The direct runner is also available:

python Leetcode-QC/validate/run_validation.py --repo-root /workspace
python Leetcode-QC/validate/run_validation.py --repo-root /workspace --dataset dataset/merged_problems.json
python Leetcode-QC/validate/run_validation.py --repo-root /workspace --reports-dir Leetcode-QC/validate/reports

Relationship With Validate Pro

Leetcode-QC/validate/ is the baseline layer. It uses the official examples that already exist in the dataset and is intended for quick feedback.

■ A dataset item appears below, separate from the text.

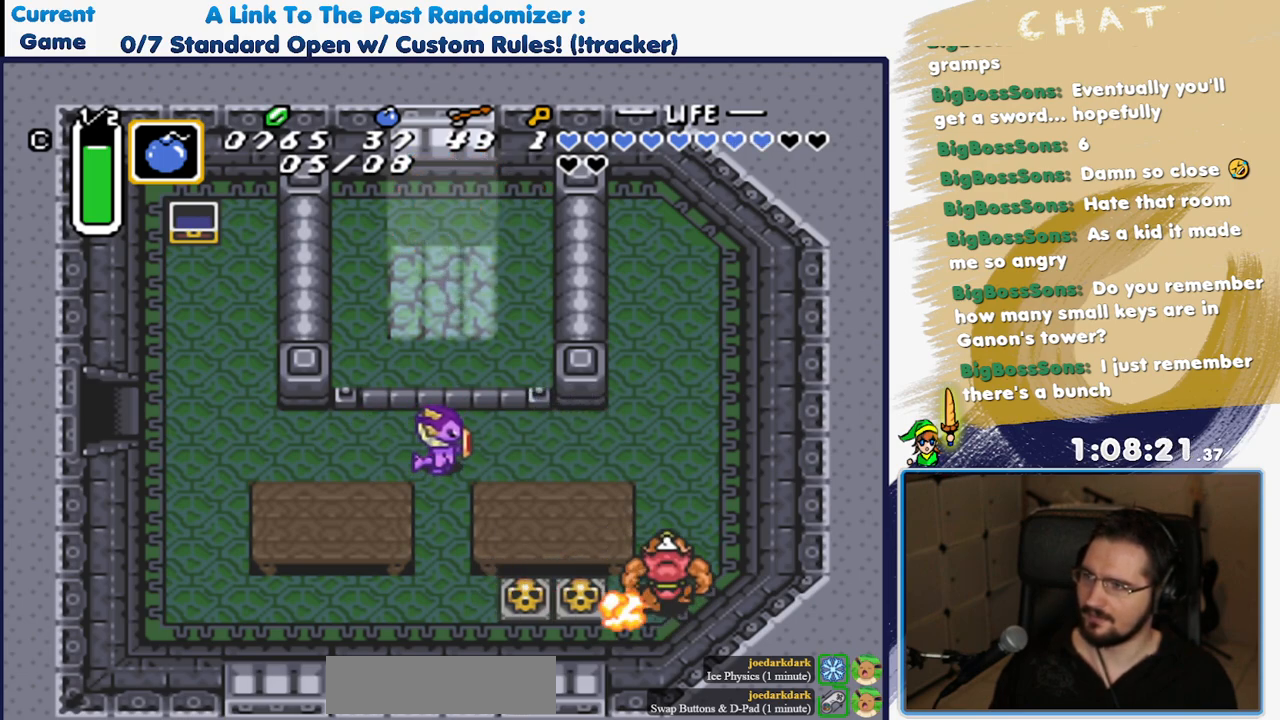
{"buttons": [], "events": [[17, "B", "down"], [383, "B", "up"]]}
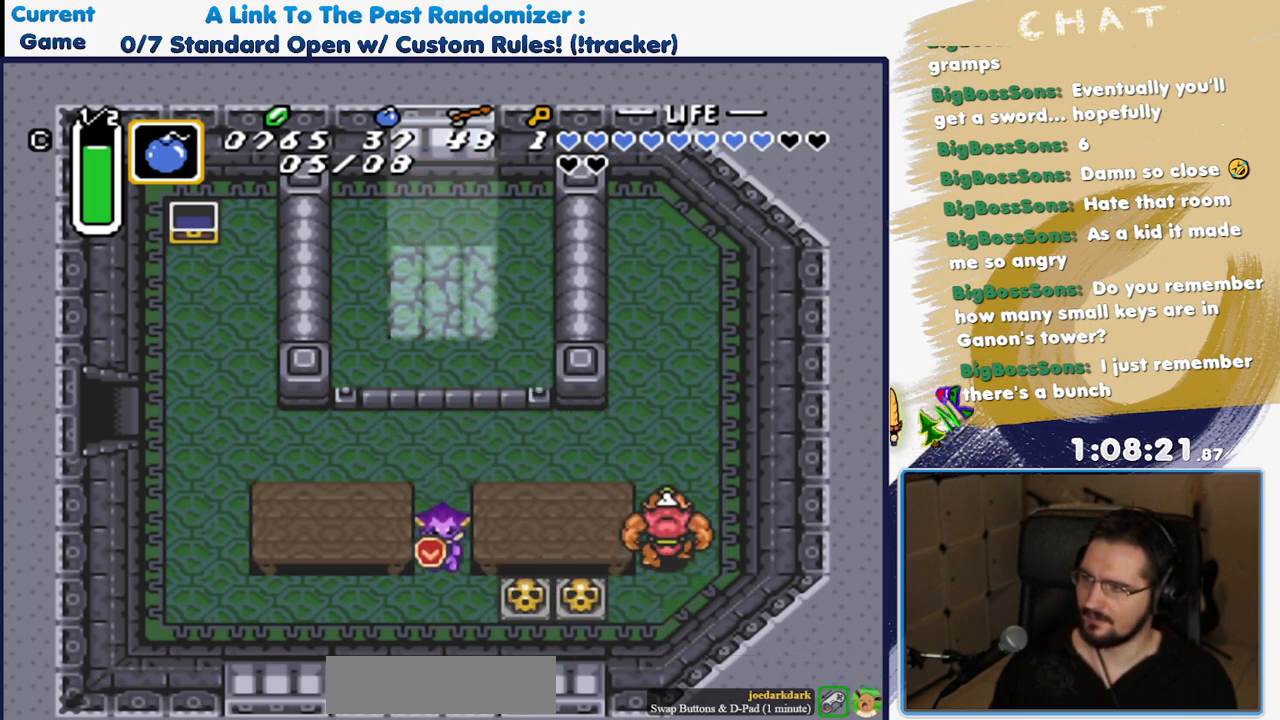
{"buttons": [], "events": [[17, "DPAD_LEFT", "down"], [133, "DPAD_LEFT", "up"], [333, "DPAD_RIGHT", "down"], [433, "DPAD_RIGHT", "up"]]}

Leetcode-QC/validate-pro/ is the deeper differential validation layer. It can ask gpt-oss:120b to propose additional edge-case candidates, verify those candidates with Python reference solvers, retain only verified JSON cases, and then run a larger validation set.

The two layers are complementary: quick validation checks whether generated solutions handle known examples, while Validate Pro expands coverage with verified generated cases.

Acceptance Criteria

  • Docker build uses Leetcode-QC/validate/Dockerfile.
  • Compose runs from Leetcode-QC/validate/compose.yaml while mounting the repository root as /workspace.
  • CSV reports are written under Leetcode-QC/validate/reports/.
  • The runner keeps language columns declared by the dataset.
  • The module remains read-only with respect to generated Markdown solution files.